Two small stories this week told a much bigger one about discipline — and about why we own durable cash flows and steer clear of the borrow-and-buy-crypto model.

While the market obsessed over AI chips, Warren Buffett's Berkshire Hathaway (BRK.B) quietly agreed to buy homebuilder Taylor Morrison (TMHC) for $6.8 billion and disclosed a new $2.6 billion stake in Delta Air Lines (DAL). Classic Buffett: buying boring, cash-generating businesses while the crowd chases the shiny thing.

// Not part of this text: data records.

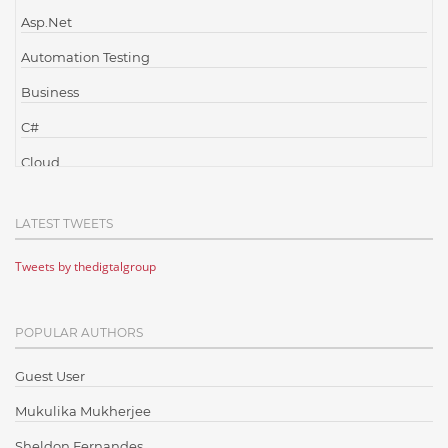
Asp.Net
Automation Testing
Business
C#
Cloud
Cloud Computing
LATEST TWEETS
Cloud Testing
Tweets by thedigtalgroup
Code Metrics
CodeProject
POPULAR AUTHORS
Communication
Content Writing
Guest User
Design Patterns
Mukulika Mukherjee
Docker
Sheldon Fernandes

At the other end of the spectrum, Michael Saylor's Strategy (MSTR, the former MicroStrategy) sold bitcoin for the first time since 2022 — a small sale, just enough to cover a preferred-stock dividend. The amount was trivial. The signal was not: it's a real tell about the limits of the “borrow money and buy crypto” corporate model when the bills actually come due.
We don't own MSTR or bitcoin-treasury proxies in any model, and this week is a tidy illustration of why. A company whose only real engine is a single volatile asset is eventually forced to sell that asset at exactly the wrong moments — to make a payment, not because it's a good time to sell. That's a structural flaw, not a one-off.
We do own Berkshire (BRK.B) across the tiers as our quality-and-cash anchor, and weeks like this are the reason. The contrast — Buffett buying durable cash flows, Saylor selling the family silver to fund a dividend — is the entire philosophy of the book on a single screen.
No changes; reinforcing the message. We hold Berkshire Hathaway (BRK.B) as the book's ballast and avoid crypto-treasury equities entirely. When you build around dependable cash flow, you're rarely a forced seller — and not being a forced seller is most of the game.